Earthquake can't dampen special wedding
Wei Zhengfeng talks with his bride Sun Jie via the Internet during their wedding ceremony on Sunday. Li Yang |
Wei Zhengfeng, a 27-year-old police officer, was married this Sunday in Dujiangyan, a city in Sichuan province badly hit by the May 12 earthquake.
Meanwhile his bride, Sun Jie, who works for an insurance company, was back in their home city of Liu'an, Anhui province.
Wei and Sun had long planned to hold their wedding on June 15. But earlier this month, Wei was sent to Sichuan to support relief efforts.
Before he left, Wei told Sun that he feared he would not be able to return to Liu'an for their wedding.
As the couple and their families had already taken great pains to arrange the wedding banquet, they decided to hold the ceremony without the bridegroom.

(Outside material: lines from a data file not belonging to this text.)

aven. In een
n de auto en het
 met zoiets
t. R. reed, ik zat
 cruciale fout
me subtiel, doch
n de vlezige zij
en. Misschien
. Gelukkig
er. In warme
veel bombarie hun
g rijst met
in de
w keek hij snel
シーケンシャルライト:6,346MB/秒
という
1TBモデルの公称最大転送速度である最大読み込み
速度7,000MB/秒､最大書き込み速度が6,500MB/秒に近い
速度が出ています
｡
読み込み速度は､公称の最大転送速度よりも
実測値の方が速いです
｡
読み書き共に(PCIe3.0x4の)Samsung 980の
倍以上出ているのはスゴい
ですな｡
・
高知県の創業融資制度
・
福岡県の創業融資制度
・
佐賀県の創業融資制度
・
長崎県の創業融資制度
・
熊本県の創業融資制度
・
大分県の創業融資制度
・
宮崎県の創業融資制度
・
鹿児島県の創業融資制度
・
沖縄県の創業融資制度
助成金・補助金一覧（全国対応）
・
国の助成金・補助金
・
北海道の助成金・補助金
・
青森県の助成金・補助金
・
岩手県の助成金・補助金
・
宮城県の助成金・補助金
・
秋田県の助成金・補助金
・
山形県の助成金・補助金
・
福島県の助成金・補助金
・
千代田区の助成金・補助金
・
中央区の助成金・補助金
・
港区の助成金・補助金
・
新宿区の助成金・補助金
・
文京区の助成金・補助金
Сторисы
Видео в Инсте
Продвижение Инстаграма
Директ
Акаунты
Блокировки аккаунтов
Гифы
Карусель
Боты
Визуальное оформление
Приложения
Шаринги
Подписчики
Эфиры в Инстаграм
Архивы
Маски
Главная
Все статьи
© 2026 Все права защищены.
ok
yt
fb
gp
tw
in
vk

"I will call you when the wedding is held so that guests will feel I am present," Wei told his bride-to-be.
While in Sichuan, Wei devoted himself to his work, rebuilding schools in Dujiangyan. He did not talk with colleagues about how he had adjusted his wedding plans.
However, Xie Zhengyi, a police officer who had also traveled to Dujiangyan from Liu'an, knew Wei's unusual circumstance.

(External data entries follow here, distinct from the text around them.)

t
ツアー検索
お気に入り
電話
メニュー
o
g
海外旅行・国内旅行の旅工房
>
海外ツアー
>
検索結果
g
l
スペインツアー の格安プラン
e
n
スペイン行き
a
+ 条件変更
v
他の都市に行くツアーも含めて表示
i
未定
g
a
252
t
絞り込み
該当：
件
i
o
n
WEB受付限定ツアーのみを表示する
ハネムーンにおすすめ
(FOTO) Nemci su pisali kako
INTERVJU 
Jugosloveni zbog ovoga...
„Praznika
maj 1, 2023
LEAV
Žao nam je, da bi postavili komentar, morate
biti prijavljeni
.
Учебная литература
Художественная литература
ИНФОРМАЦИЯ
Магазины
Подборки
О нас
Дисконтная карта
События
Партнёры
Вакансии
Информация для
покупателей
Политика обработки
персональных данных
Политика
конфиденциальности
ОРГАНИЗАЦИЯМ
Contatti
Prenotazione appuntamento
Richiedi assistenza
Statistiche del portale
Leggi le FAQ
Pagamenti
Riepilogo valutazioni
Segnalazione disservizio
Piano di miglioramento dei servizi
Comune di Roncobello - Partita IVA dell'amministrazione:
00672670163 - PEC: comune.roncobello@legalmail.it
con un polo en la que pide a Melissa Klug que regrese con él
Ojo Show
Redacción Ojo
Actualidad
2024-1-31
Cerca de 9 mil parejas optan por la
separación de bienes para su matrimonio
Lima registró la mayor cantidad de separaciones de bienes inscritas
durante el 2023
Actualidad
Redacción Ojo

Xie decided to help arrange a more meaningful wedding venue - on the grounds of a school, in a tent with the red characters "double happiness" specially painted on the windows.
With the help of the deputy chief of the school, Xie used his laptop computer to help Wei connect with his wife over broadband.
The climax of the wedding came when Xie, who served as the master of ceremonies, asked Wei to perform formal bows in front of the image of his wife on the computer screen. Together they bowed as a gesture of worship of the heaven and earth and respect for Sun's colleagues.
Although the ceremony lasted only nine minutes - Wei and his colleagues had to soon continue their work - the couple found the wedding a poignant symbol. "At such a special time, individuals must make sacrifice for the well-being of others," Sun said.